How could the world have evolved without fantasy? How could scientists and researchers have discovered new things without having first imagined them? People often think that photography should be related to reality, and like reality it should be as close as possible to perfection. This is not my idea of photography. I believe that photography is more than technique, it is more than having an expensive equipment. I am deeply convinced that photography (the way it means to me) is not the camera, it is the eye that stands behind the camera. My aim is to portray every single glance of the human soul and encourage people to dream and never stop believing in dreams.
I’m often asked the reason why most of my works are self-portraits. I believe that “normal” photography is about portraying an object or a subject so that it looks in harmony with the surrounding environment, this means that even though the subject of the photo is a person he/she will be treated by the photographer as an object. Self-portraiture on the other hand let the photographer keep control of his/her own representation.
Shooting a self-portrait is a provocative experience because it allows you to look at yourself through the eyes of others. To take a self-portrait (at least in my case) has nothing to do with being selfish or seek attention. You are in charge of the camera, you are in charge of yourself as a model and it is the best way to convey the message you have in your mind without having it to pass through the filter of others’ minds.
Moreover it is a very useful experience to know better your inner being and become more self-confident.
Being aware of what you are is the most difficult thing to achieve.
A self-portrait is truly an artist’s representation of self.
The most difficult thing is giving an explanation to what I create. Sometimes I have a clear image in my mind and I also link a meaning to that image, sometimes it’s like an uncontrollable impulse that makes me take my camera and shoot and only then figure out what I have done. In those cases it is very difficult to get to a conclusion, to a message and so to a title.

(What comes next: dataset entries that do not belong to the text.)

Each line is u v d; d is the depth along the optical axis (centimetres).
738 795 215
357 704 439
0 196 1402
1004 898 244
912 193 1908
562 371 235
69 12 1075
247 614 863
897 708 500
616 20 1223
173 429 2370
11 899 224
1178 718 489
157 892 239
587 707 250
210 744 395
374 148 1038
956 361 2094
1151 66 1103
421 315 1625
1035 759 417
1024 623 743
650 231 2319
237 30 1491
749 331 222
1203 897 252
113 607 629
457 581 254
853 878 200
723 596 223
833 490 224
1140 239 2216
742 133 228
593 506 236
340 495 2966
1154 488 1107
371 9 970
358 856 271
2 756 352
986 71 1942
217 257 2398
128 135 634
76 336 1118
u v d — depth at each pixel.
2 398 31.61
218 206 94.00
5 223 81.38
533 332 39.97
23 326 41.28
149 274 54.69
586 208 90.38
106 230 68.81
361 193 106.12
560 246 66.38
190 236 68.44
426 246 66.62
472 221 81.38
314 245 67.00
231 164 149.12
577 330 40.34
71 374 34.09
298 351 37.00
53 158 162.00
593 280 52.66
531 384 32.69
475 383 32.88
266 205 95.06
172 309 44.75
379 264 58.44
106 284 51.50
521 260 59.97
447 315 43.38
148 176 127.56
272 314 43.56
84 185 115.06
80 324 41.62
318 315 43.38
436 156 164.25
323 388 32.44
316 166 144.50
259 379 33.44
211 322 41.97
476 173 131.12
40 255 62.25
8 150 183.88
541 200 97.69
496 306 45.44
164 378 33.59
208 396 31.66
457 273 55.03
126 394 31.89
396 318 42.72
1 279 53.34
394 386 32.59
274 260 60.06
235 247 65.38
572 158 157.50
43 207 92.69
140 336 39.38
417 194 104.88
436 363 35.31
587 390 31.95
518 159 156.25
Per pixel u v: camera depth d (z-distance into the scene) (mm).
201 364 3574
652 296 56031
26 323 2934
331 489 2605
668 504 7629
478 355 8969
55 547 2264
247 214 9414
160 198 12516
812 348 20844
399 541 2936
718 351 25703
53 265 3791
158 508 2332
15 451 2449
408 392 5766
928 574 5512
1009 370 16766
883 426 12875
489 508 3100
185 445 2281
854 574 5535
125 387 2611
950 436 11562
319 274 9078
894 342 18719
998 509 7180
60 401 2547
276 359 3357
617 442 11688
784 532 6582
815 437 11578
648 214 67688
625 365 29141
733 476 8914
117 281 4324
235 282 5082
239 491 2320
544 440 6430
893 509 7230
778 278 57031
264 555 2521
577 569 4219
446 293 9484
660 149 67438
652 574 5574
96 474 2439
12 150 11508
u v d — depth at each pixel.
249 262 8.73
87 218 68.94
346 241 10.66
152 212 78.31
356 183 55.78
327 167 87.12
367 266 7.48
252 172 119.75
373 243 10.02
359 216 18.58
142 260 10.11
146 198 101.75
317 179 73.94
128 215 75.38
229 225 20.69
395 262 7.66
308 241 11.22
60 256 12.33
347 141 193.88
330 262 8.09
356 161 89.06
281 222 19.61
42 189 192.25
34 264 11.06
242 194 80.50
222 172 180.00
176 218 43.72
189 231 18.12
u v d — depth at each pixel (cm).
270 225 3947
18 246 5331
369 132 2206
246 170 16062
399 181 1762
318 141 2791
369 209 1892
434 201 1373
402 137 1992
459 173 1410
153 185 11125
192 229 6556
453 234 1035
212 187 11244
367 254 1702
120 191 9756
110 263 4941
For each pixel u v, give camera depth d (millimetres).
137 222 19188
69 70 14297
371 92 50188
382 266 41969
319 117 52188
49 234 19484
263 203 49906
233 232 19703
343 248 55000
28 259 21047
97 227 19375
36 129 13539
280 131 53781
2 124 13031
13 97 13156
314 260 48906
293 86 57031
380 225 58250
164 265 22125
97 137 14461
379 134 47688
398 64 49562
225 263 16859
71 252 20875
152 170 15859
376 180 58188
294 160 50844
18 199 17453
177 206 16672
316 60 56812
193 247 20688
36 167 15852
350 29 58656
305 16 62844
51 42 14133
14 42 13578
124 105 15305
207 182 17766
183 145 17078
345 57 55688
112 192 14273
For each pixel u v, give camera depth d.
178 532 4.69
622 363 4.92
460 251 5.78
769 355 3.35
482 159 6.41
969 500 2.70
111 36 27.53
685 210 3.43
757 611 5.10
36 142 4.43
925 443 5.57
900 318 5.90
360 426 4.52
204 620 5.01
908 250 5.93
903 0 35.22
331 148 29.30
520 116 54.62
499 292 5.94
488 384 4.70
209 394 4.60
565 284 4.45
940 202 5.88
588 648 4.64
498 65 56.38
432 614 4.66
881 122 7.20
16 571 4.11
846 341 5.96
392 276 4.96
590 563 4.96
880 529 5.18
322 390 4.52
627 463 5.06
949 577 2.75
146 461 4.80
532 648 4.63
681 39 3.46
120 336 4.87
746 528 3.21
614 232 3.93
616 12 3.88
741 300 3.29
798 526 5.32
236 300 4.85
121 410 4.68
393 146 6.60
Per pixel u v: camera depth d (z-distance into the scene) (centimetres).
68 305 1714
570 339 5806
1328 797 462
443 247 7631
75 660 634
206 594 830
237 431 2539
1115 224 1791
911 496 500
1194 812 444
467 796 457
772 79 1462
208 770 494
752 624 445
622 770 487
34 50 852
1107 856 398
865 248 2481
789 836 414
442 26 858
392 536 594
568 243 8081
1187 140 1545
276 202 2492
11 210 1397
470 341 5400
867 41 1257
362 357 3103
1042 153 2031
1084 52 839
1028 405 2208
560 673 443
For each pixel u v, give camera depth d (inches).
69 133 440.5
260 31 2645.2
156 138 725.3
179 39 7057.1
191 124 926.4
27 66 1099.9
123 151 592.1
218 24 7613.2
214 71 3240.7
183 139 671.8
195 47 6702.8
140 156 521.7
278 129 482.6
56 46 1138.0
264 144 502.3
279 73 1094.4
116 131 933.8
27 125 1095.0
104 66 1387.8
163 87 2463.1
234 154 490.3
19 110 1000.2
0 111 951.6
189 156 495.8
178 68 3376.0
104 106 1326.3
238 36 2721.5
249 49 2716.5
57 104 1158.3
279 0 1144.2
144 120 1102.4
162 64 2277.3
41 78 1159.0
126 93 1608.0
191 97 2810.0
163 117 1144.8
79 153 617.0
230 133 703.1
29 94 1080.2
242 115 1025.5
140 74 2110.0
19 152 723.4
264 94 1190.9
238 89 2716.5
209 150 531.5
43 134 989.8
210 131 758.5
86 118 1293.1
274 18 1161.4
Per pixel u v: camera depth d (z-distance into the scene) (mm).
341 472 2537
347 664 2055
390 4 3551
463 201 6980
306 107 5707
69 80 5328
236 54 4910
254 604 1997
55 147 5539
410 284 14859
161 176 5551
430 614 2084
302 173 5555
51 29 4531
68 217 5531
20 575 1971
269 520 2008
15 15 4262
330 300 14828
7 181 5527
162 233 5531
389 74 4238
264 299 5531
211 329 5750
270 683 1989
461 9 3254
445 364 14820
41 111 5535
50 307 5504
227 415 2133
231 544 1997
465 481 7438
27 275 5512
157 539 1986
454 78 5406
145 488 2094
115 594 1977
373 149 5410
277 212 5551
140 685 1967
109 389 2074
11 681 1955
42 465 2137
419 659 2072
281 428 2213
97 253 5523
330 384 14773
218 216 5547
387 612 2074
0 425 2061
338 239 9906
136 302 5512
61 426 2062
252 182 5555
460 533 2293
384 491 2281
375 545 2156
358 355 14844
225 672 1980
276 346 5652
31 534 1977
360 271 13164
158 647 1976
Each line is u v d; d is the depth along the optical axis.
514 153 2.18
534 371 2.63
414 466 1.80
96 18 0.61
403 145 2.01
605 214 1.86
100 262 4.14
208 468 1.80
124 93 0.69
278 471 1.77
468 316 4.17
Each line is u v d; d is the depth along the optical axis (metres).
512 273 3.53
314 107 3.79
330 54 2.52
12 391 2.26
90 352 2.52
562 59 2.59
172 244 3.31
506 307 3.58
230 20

I don’t have a specific technique, I always shoot and edit following my instinct. Sometimes inspiration comes from a book, a philosophical concept, a discourse I had with someone and sometimes it comes from dreams. Every piece of mine has a story behind it. The creation of an image takes a very long mental process: I develop the story first in my mind and then transfer that idea in reality through photography, finally I edit it in Photoshop. I know an image is finished when I see it in the same way I saw it in my mind. As concerns the post-production part, in general my basic moves are adding surreal elements, adjusting levels and curves, desaturating and coloring and adding a lot of gradient maps until I get the look I want. I behave as a painter, adding lights and shadows manually to the image, sometimes I physically paint over the image to get the painterly look.
About Chiara Fersini
My name is Chiara Fersini but I am also known as Himitsuhana. I started research in photography in 2007 after a study journey in Japan. Before that moment I considered photography just as a useful tool to document events but I never gave to a photograph an artistic importance. Then I found out that photography could be much more than a simple snapshot of reality. The discovery of great digital artists made me want to try experiment myself, made me improve steadily my skills and I began to think I could develop a personal style as well as to show the intricate world that I’ve always felt inside. My favorite field of research is the Surreal Photography.
My interest for Surrealism’s techniques and concepts meets another element which is a leitmotiv in my work: the painterly style. Before starting experimenting with photography I was a painter. So as painting has been my first love I have tried to keep it in my photos. I actually behave as a painter even when I am shooting and editing a photo in Photoshop. I look at lights and shadows and colors as if I were to paint them and that is why this painterly style is a sort of natural thing for me to achieve. Another factor that helped me a lot in developing this style is my deep love for old master painters. In particular I look at The Pre-Raphaelites group and Caravaggio.